Tasks to carry out -
1/ Reproduce the stretch of the USB tablet thread from "Yeah, that was" through "the USB though.", word for word.
2/ Extend the USB tablet thread, picking up right after its final line.

Selected extract -
-=-=-=-=-
Tried plugging the USB into another port? Sometimes, the front USB's can be a bit slower than the rear ones. The rear ones go directly into the hardware, front may have some lag due to cables.


----------



## Tannonclaw (May 1, 2010)

Voidrunners said:


> Tried plugging the USB into another port? Sometimes, the front USB's can be a bit slower than the rear ones. The rear ones go directly into the hardware, front may have some lag due to cables.



Yeah, that was actually a mistype. My tablet is plugged into the back instead of the front. I messed with these- at times I notice that if I plug one thing in, in the back, another thing might stop working from the USB though.

and thanks for trying so hard to help me out Void. :}


----------



## Zydala (May 1, 2010)

I feel like if you have to 'ground' yourself to use the tablet it might have to do with too much electromagnetic disruption? Like, too many chords on at once, or too much going on in that area. Speakers will sometimes disrupt things like that, too. Also magnets.

Maybe this is bad advice I dunno. :<


----------



## Tannonclaw (May 1, 2010)
-=-=-=-=-
Provided material -
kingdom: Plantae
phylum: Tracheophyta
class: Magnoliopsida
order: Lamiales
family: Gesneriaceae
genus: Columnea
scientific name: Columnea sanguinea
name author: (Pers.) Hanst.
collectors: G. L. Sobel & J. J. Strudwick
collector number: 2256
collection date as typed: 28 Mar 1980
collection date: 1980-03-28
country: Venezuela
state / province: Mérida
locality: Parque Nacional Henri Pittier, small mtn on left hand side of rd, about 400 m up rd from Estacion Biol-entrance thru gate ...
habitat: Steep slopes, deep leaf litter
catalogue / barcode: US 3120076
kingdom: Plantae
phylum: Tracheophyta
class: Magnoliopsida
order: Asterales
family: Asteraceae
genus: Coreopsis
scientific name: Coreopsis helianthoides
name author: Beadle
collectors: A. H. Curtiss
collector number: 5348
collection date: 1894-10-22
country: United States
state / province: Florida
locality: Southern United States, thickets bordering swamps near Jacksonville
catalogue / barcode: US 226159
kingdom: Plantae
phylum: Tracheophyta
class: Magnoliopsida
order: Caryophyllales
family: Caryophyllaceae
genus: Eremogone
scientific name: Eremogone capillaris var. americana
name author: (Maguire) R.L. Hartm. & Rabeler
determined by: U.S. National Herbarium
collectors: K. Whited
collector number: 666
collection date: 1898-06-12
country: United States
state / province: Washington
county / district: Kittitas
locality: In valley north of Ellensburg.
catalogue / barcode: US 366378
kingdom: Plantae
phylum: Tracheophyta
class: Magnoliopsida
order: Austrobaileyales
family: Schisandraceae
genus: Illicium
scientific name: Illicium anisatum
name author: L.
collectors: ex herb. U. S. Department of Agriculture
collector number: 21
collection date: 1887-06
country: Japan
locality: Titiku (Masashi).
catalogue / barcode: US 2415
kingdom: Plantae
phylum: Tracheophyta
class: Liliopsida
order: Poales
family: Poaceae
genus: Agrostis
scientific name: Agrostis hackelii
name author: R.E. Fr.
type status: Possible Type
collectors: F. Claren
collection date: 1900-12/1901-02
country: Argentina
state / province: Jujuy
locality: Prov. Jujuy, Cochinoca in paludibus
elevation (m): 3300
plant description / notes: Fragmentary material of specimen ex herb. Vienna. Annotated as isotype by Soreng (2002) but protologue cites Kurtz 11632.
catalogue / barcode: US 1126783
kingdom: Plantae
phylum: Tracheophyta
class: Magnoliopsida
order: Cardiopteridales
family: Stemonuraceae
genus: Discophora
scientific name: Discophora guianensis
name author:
-=-=-=-=-
Task-by-task answers -
1/
Yeah, that was actually a mistype. My tablet is plugged into the back instead of the front. I messed with these- at times I notice that if I plug one thing in, in the back, another thing might stop working from the USB though.

2/
Zydala said:


> I feel like if you have to 'ground' yourself to use the tablet it might have to do with too much electromagnetic disruption? Like, too many chords on at once, or too much going on in that area. Speakers will sometimes disrupt things like that, too. Also magnets.
> 
> Maybe this is bad advice I dunno. :<



Yeah, I agree. I feel like it must be something EM but I'm not sure what that could be. I checked if my monitor might be causing it, if the power cord I use could have done it, if my wireless could have done it. Ive tried to see if any of those being gone could have fixed it but nothing happened. I have a feeling this is something that turns on in the morning that may not be right in front of me. Just wonder what it could be. Who knows though really. Could be something the neighbors are doing too but they're pretty far from us.


----------



## M. LeRenard (May 2, 2010)

You live in Georgia now, but where did you live before?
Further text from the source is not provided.